D‘ailleurs ce documentaire révèle une affaire scabreuse entre le nommé Ramon Carrion (RCA RECCORD SL) et l’opérateur malien Ousmane Sow (CIC SA). Cela remonte à 2002, lorsque le magnant espagnol en violation de toutes les clauses contractuelles incrimine injustement un stock de 6 conteneurs de pois sucré de M. Sow, au motif de contenir un taux élevé (22¨%) d’aflatoxine, donc impropres à la consommation. Cela à partir de faux documents d’expertises, qui seront battus en brèche par deux contre-expertises (d’un laboratoire ivoirien et d’un autre, espagnol) produites par le Centre International pour le Commerce S.A(CIC.SA) de Ousmane Sow. Ce n’est pas tout, car notre compatriote pour se faire justice a émis un mandat d’arrêt international contre le nommé Ramon Carrion pour préjudices causés à autrui. Depuis lors, cet espagnol serait l’instigateur d’une campagne d’intoxication contre le pois sucré malien, taxé de contenir un taux élevé d’aflatoxine. Toute chose qui reste infondée, visant uniquement à nuire à la réputation des chargeurs maliens, exportateurs du pois sucré.
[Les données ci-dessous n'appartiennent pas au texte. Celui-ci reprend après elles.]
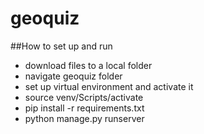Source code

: # geoquiz


 ##How to set up and run
 
* download files to a local folder
* navigate geoquiz folder
* set up virtual environment and activate it
* source venv/Scripts/activate
* pip install -r requirements.txt
* python manage.py runserver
Lesquels sont incités de nos jours par d’autres destinations dont les USA. Comme disait, le réalisateur du documentaire projeté, le ‘’Tigernut’’ est un produit très prisé aujourd’hui dans le monde, car classé dans la catégorie des ‘’Superfood’’ dont le kilo est cédé aux USA à 26 dollars américains, alors que les espagnols ne déboursent que 45 centimes de dollars pour acquérir le kilogramme avec les pauvres paysans maliens.
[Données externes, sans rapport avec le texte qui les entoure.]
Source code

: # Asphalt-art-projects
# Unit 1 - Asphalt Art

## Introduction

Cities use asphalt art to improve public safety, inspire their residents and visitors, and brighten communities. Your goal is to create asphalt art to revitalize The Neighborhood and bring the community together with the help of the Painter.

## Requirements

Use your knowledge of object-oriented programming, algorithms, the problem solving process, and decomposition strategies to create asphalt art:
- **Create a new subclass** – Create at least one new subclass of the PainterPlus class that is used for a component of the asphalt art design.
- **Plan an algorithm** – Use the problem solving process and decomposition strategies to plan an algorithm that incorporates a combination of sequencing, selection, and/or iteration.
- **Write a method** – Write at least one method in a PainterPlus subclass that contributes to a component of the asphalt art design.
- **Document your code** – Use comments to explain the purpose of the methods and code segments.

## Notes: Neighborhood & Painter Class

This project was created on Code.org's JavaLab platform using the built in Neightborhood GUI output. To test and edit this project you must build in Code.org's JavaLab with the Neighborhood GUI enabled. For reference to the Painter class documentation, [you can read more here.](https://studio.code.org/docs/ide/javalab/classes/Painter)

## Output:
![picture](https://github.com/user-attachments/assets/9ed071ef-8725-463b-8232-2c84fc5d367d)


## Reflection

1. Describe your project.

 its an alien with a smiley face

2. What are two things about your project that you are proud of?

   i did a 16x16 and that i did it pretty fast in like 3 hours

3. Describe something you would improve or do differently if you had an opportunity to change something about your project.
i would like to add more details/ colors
En tout état de cause, notre compatriote, Ousmane Sow qui travaille avec plus d’une centaine de coopératives de production du ‘’Thiokon’’ n’entend plus céder le terrain à sa rivale espagnole, la puissante société de Ramon Carrion. Dans cette dynamique il pourra compter sur l’apport du Conseil Malien des Chargeurs, qui a promis de s’investir pour réparer la mauvaise publicité faite sur le pois sucré malien et de promouvoir ce produit typiquement malien à l’échelle mondiale. Pour cela l’accompagnement de l’Etat sera d’un grand atout.